Admittedly, I live in a two e-reader household. I bought a Kindle for my husband as a gift, and about six months later I purchased a Barnes and Noble Nook for myself. I have stacks and stacks of traditional books that I have purchased over the last few years, some read, some not, but they take up so much space. That's what attracted me to the world of e-readers. You can download around 1,500 books to your e-reader, and if that's not enough, you can add a memory card so that you can add to your library.
I'll dispense with the Kindle vs. Nook debate. The main difference is that the Nook has a touch screen menu at the bottom, whereas the Kindle has a little button-like keyboard. As far as design, I slightly prefer the Nook for its touchscreen, but the usability is similar to the Kindle. You can adjust the font size on the screen, so you don't have to worry about text being too small. Additionally, the screen has no glare and really does appear very similar to a printed page. I've not yet seen an iPad in use, but I understand it's pretty cool.

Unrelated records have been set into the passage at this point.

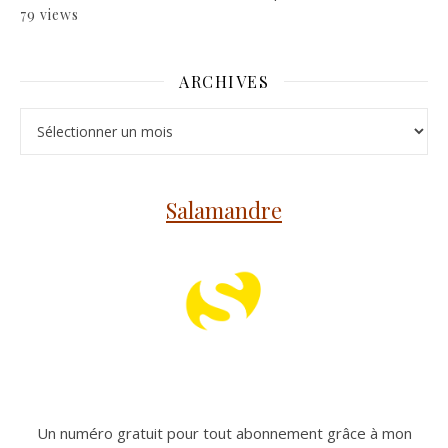
79 views
ARCHIVES
Archives
Salamandre
Un numéro gratuit pour tout abonnement grâce à mon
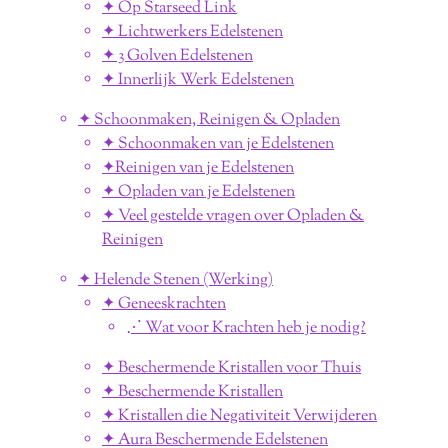
✦ Op Starseed Link
✦ Lichtwerkers Edelstenen
✦ 3 Golven Edelstenen
✦ Innerlijk Werk Edelstenen
✦ Schoonmaken, Reinigen & Opladen
✦ Schoonmaken van je Edelstenen
✦Reinigen van je Edelstenen
✦ Opladen van je Edelstenen
✦ Veel gestelde vragen over Opladen &
Reinigen
✦ Helende Stenen (Werking)
✦ Geneeskrachten
⋰ Wat voor Krachten heb je nodig?
✦ Beschermende Kristallen voor Thuis
✦ Beschermende Kristallen
✦ Kristallen die Negativiteit Verwijderen
✦ Aura Beschermende Edelstenen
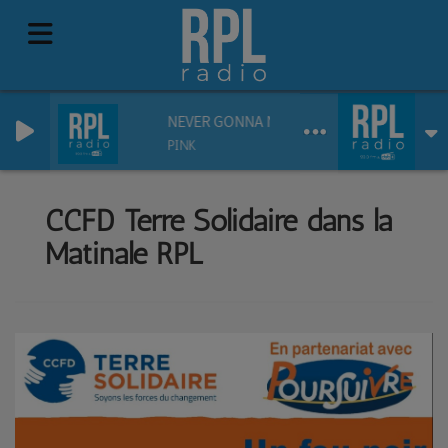
NEVER GONNA NOT DANCE AGAIN
PINK
CCFD Terre Solidaire dans la
Matinale RPL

A major advantage to purchasing e-books over printed books is price. Many e-books can be purchased for $9.99 or less compared to $15 to $20 for the print version. Both Amazon and Barnes and Noble offer a selection of free books as well, including many of the classics. Additionally, you can lend and borrow books from your friends who also own e-readers. Another great feature is that you can usually download the first chapter or two to see if you like the book before you purchase it. And, you can shop from home and get the book almost instantly.
By the time my daughters are in college, I'm hopeful that most textbooks can be downloaded onto an e-reader, which is a trend that has already begun. You know how outrageously expensive hard cover text books are. Plus, with e-textbooks, they won't have to lug all those heavy books around in a backpack!

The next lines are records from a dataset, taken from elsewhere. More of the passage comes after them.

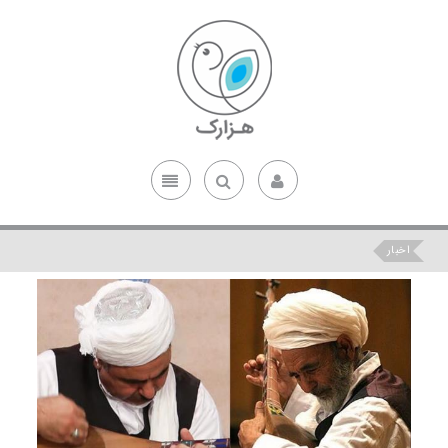
اخبار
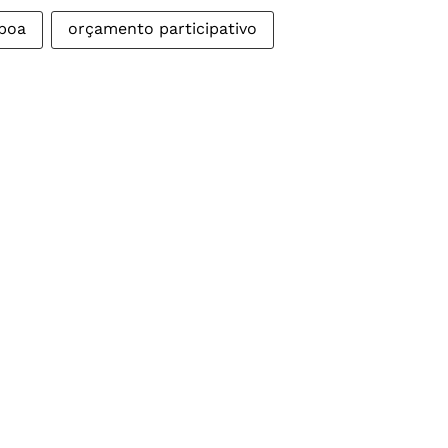
boa
orçamento participativo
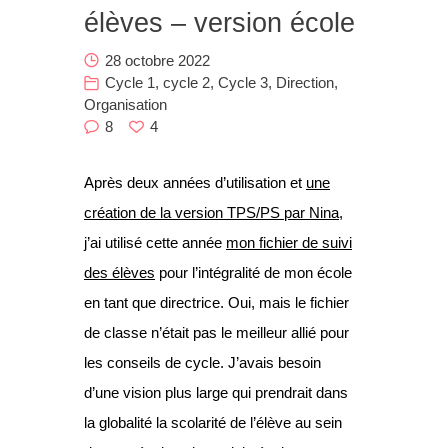
élèves – version école
Nous
28 octobre 2022
Contact
Cycle 1
,
cycle 2
,
Cycle 3
,
Direction
,
Organisation
8
4
Après deux années d’utilisation et
une
création de la version TPS/PS par Nina
,
j’ai utilisé cette année
mon fichier de suivi
des élèves
pour l’intégralité de mon école
en tant que directrice. Oui, mais le fichier
de classe n’était pas le meilleur allié pour
les conseils de cycle. J’avais besoin
d’une vision plus large qui prendrait dans
la globalité la scolarité de l’élève au sein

As a reader, I'm a fan of the e-book. They do lack a certain tactile quality that you get from a printed book, but for me, the benefits of e-readers outweigh the comfort I get from cracking open a new printed book.

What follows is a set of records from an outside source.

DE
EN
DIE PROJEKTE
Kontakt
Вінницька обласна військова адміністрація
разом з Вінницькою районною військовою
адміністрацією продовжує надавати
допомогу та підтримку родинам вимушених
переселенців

Collectively, authors should certainly be savvy in negotiations with publishers when it comes to e-book royalties. In this pivotal time in the publishing industry, authors should bare their backbones to try to shape a future industry that will treat authors equitably. Of course, that's easy for me to say, as someone who's never negotiated a publishing deal.
What are your thoughts on e-books? Do you feel differently about them from a reader's perspective than you do from a writer's perspective? I'd love to know your thoughts on e-books in general.